Since, as in your case, the controller and step resource requirements are usually considerably different - It makes more sense to run them on different machines. The ClearML services default services queue is intended for that purpose: It is services by an agent running in services mode to be able to run multiple pipelines at the same time.

So, sounds like what you need to do is make sure your pipeline controller is not blocking step execution by running it on an independent queue (and agent), such as the services queue.

jingli-wtbox commented 2 months ago

does that mean all components, decorators, functions are required to be executed on different machines from pipeline for all examples in the folder examples/pipeline?

ainoam commented 2 months ago

@jingli-wtbox Pipeline steps should use a different ClearML agent than the pipeline controller (You can deploy the agents whichever makes the most sense to you).

jingli-wtbox commented 2 months ago

Hi @ainoam , thank you for pointing out that the pipeline step and pipeline controller need different agents. It gives me a more clear understanding of ClearML components.

Is anywhere in the documentation list such a requirement? or only me did not find it? I think it's a very important information for my use case. Without knowing different agents for pipeline controller and pipeline steps, I spent 3 days to find out the reason why pipeline step is blocked.
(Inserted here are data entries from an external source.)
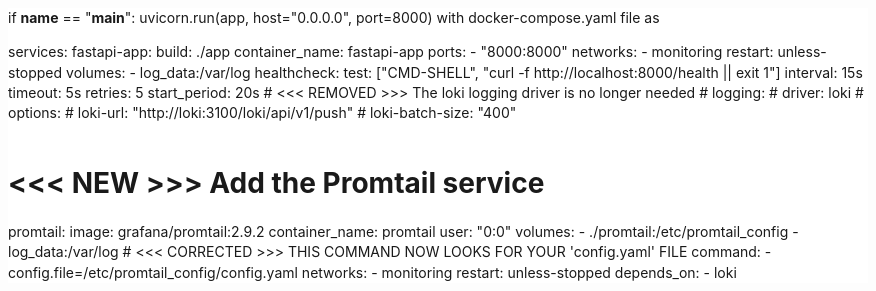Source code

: if __name__ == "__main__":
    uvicorn.run(app, host="0.0.0.0", port=8000) with docker-compose.yaml file as 

services:
  fastapi-app:
    build: ./app
    container_name: fastapi-app
    ports:
      - "8000:8000"
    networks:
      - monitoring
    restart: unless-stopped
    volumes: 
      - log_data:/var/log
    healthcheck:
      test: ["CMD-SHELL", "curl -f http://localhost:8000/health || exit 1"]
      interval: 15s
      timeout: 5s
      retries: 5
      start_period: 20s
    # <<< REMOVED >>> The loki logging driver is no longer needed
    # logging:
    #   driver: loki
    #   options:
    #     loki-url: "http://loki:3100/loki/api/v1/push"
    #     loki-batch-size: "400"

  # <<< NEW >>> Add the Promtail service
  promtail:
    image: grafana/promtail:2.9.2
    container_name: promtail
    user: "0:0"
    volumes:
      - ./promtail:/etc/promtail_config
      - log_data:/var/log
    # <<< CORRECTED >>> THIS COMMAND NOW LOOKS FOR YOUR 'config.yaml' FILE
    command: -config.file=/etc/promtail_config/config.yaml 
    networks:
      - monitoring
    restart: unless-stopped
    depends_on:
      - loki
ainoam commented 2 months ago

@jingli-wtbox It's not an explicit requirement as such, but more a result of how you deploy your agents (since in the basic use-case, an agent will execute tasks one at a time). We can definitely add some comments to that effect.

jingli-wtbox commented 2 months ago

Hello @ainoam. I greatly appreciate your response. Your insights have deepened my understanding of ClearML. I plan to delve deeper into its powerful features and integrate ClearML into our project development.

I particularly admire the ClearML Agent feature, which empowers me to leverage any machine (with GPU) for our model training.